I wanted a bit of pre-results excitement though. I have no recollection of getting my GCSE results, no memory of opening the envelope. I’ve dredged my mind in search it but nothing gives. It’s ever so odd, I know.

I couldn’t sleep on Wednesday night and when I did finally drop off I woke before dawn. He reluctantly plodded out of bed at the crack of 10.30 and set off to school to find out. Half an hour later he phoned with his results. He’s done really well - a fair reflection of his effort and his aptitudes.

A level peddling

Before he left the school hall, he was collared by a careers person and asked yet again if going to college was really the right choice for him. They would be delighted to have him in the school’s sixth form. This wasn’t the first time he had declined their “offer”.
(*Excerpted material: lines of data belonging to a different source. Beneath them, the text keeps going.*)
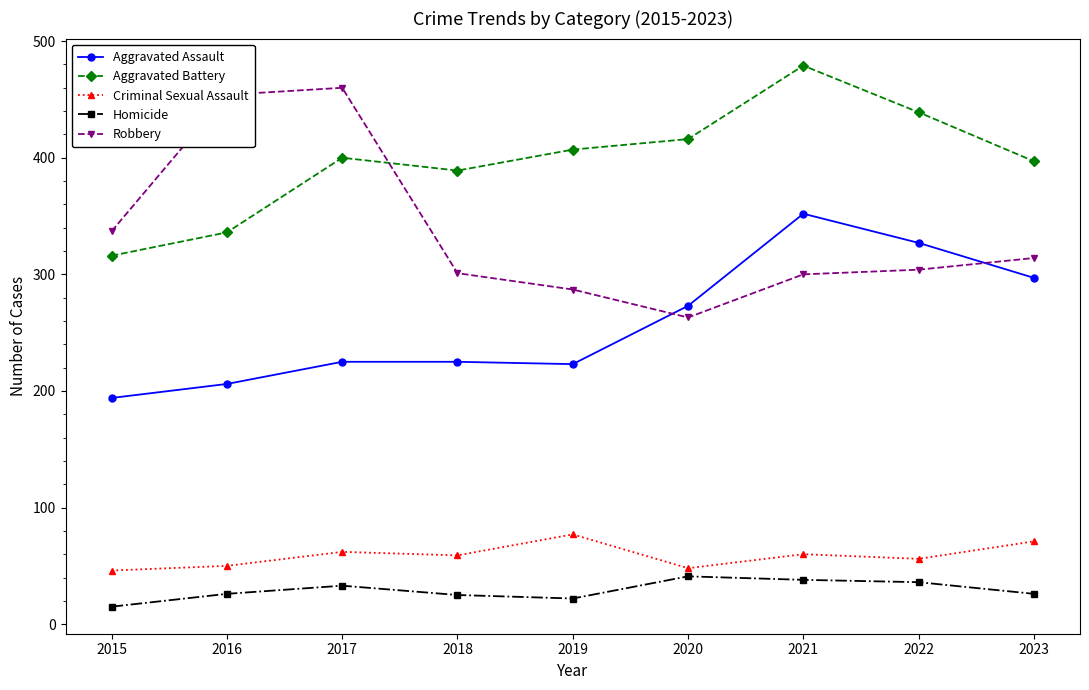

Rank the series by their maximum value, from highest to lowest.

Aggravated Battery, Robbery, Aggravated Assault, Criminal Sexual Assault, Homicide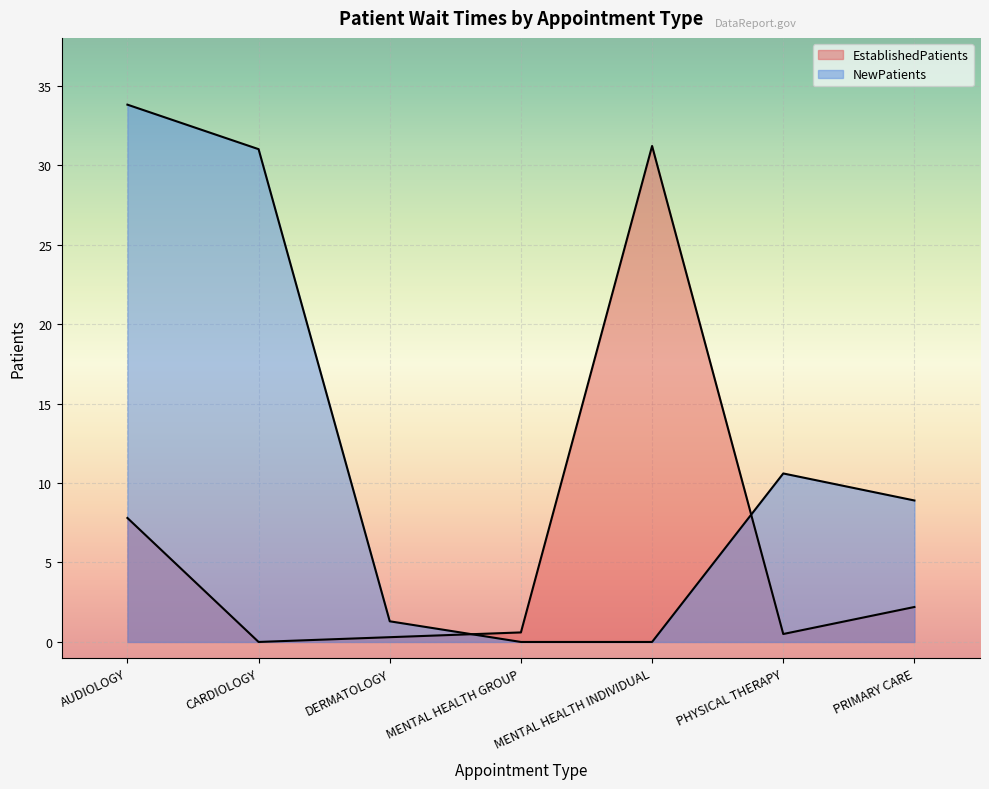

Which has a higher value, PRIMARY CARE or DERMATOLOGY?

PRIMARY CARE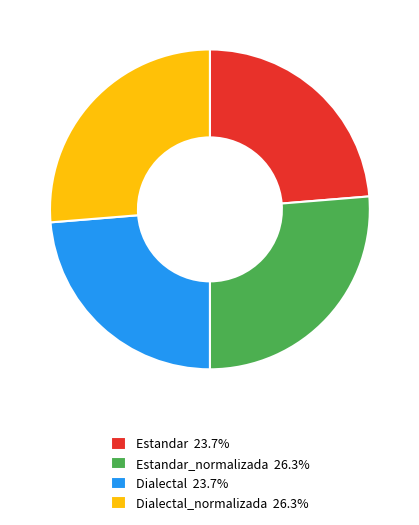

Does any single category account for the majority?

No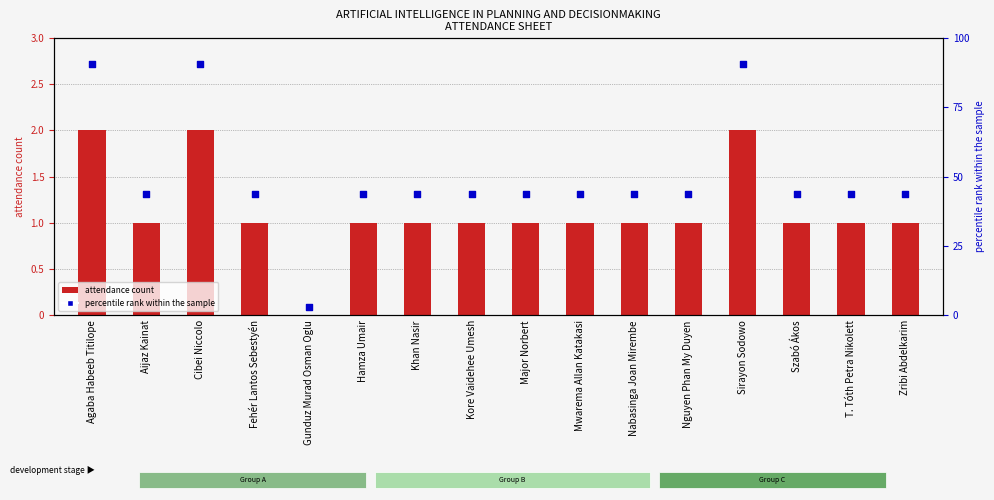

Which series has the largest total across all categories?

percentile rank within the sample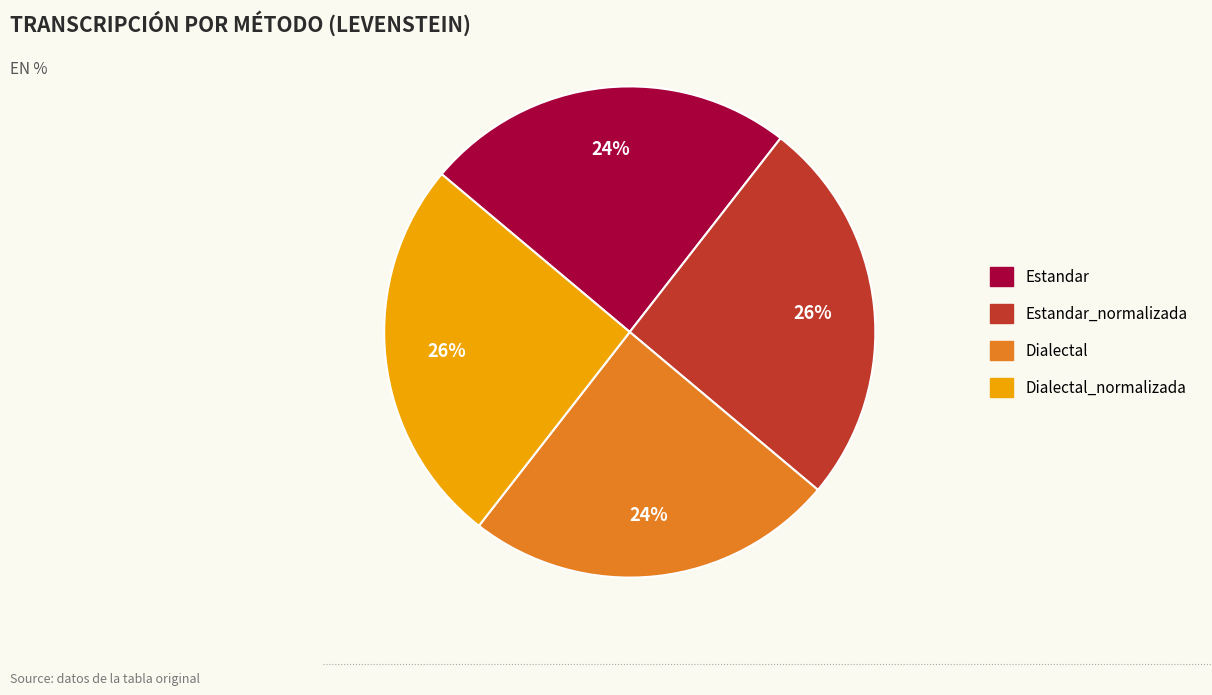

To the nearest percent, what is the average slice percentage?

25%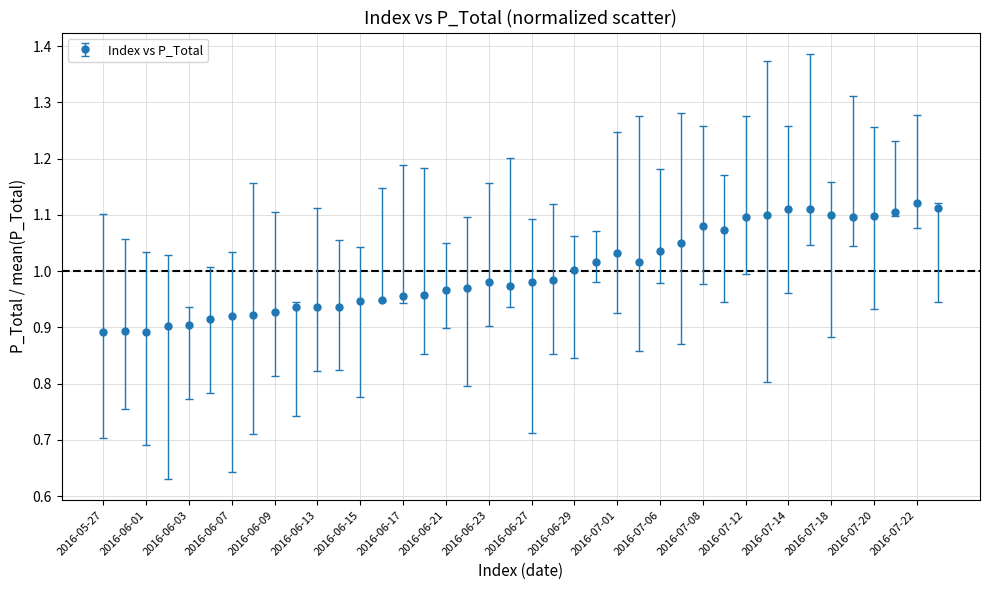

What is the sum of all values?

40.0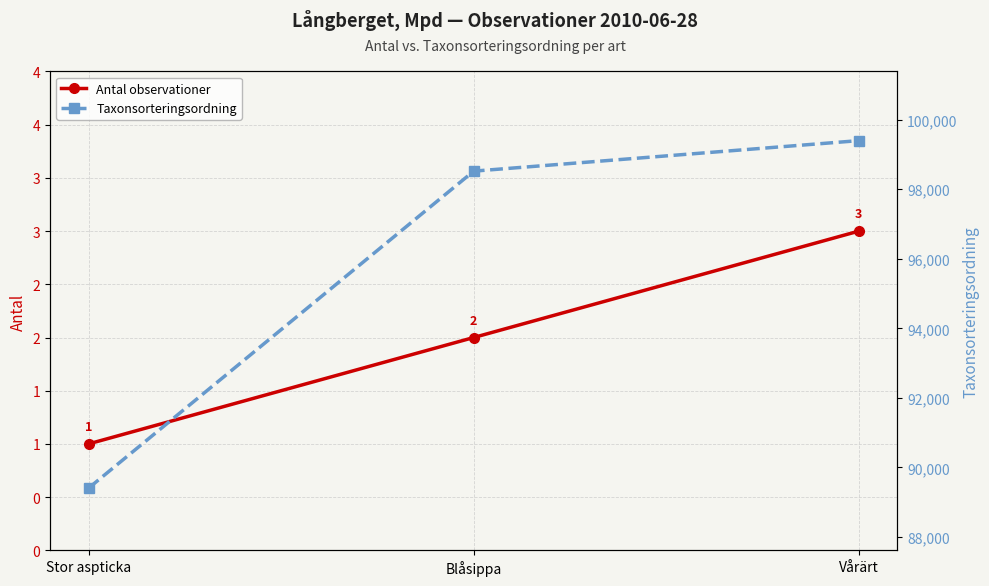

Which series changed the most between Stor aspticka and Blåsippa?

Taxonsorteringsordning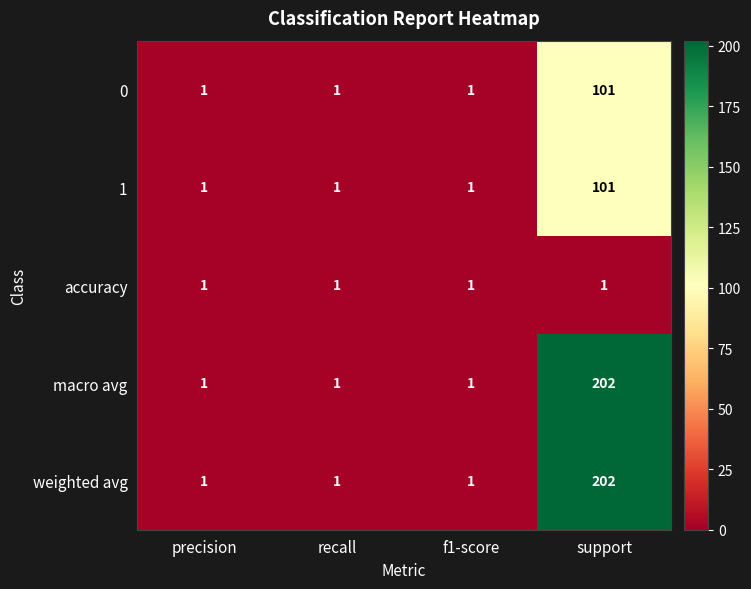

What is the difference between the maximum and minimum values in the 1 series?

100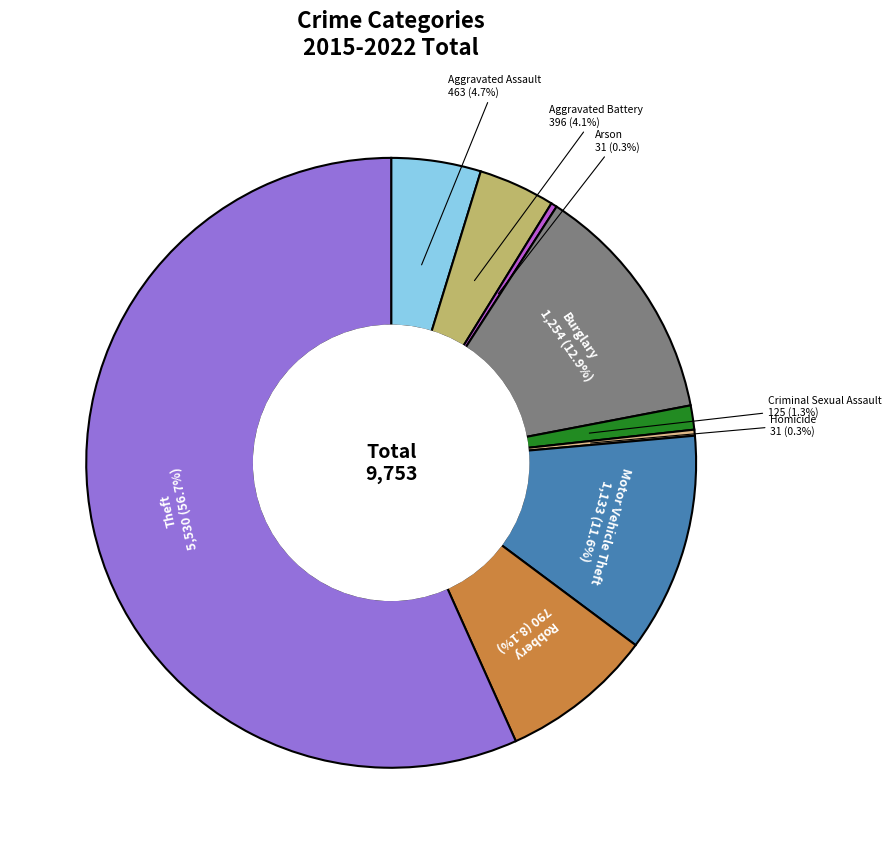

Is there any slice that represents more than half of the pie?

Yes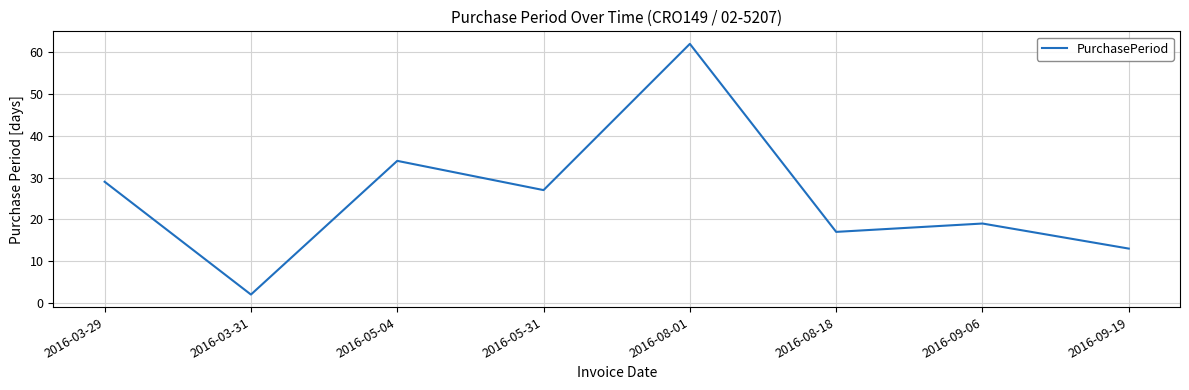

How many series are shown in this chart?

1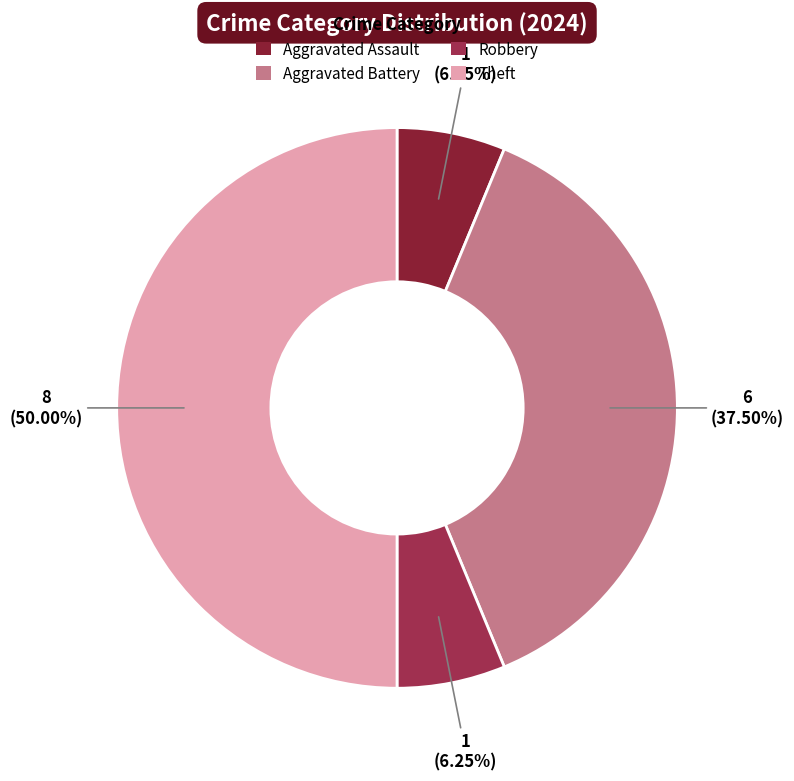

How many segments does this pie chart have?

4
At the last parents evening, he had been told that college isn’t for people like him and many would end up leaving and applying to school sixth form anyway once they realised that. Unfortunately, I wasn’t able to attend that parents evening or wouldn’t have missed the opportunity to provide a thorough rebuttal. Especially since I’d already heard about the A-level peddling assembly they’d had in school, where they’d been told that unless they wanted to be “a bin man or something”, they would definitely need A levels. I had all-on to stop myself from marching into school to unleash hell because:

  1. It’s not true.
  2. What the frig is wrong with being a refuse collector? Go on. Explain. I want to hear it. I think you’ll find they were classed as key workers when it all went tits up.

As he walked home with his envelope already crumpled, I hastily flung streamers everywhere and blew up celebration balloons. It doesn’t seem like two minutes since he was a tiny boy spinning in circles with a bucket on his head then falling over while guffawing and being sick simultaneously, or sitting on the football mid-match shouting “Mum I’ve laid an egg!” to the horror of other parents at primary school.

And now school is over and it’s time for college. He’ll be okay.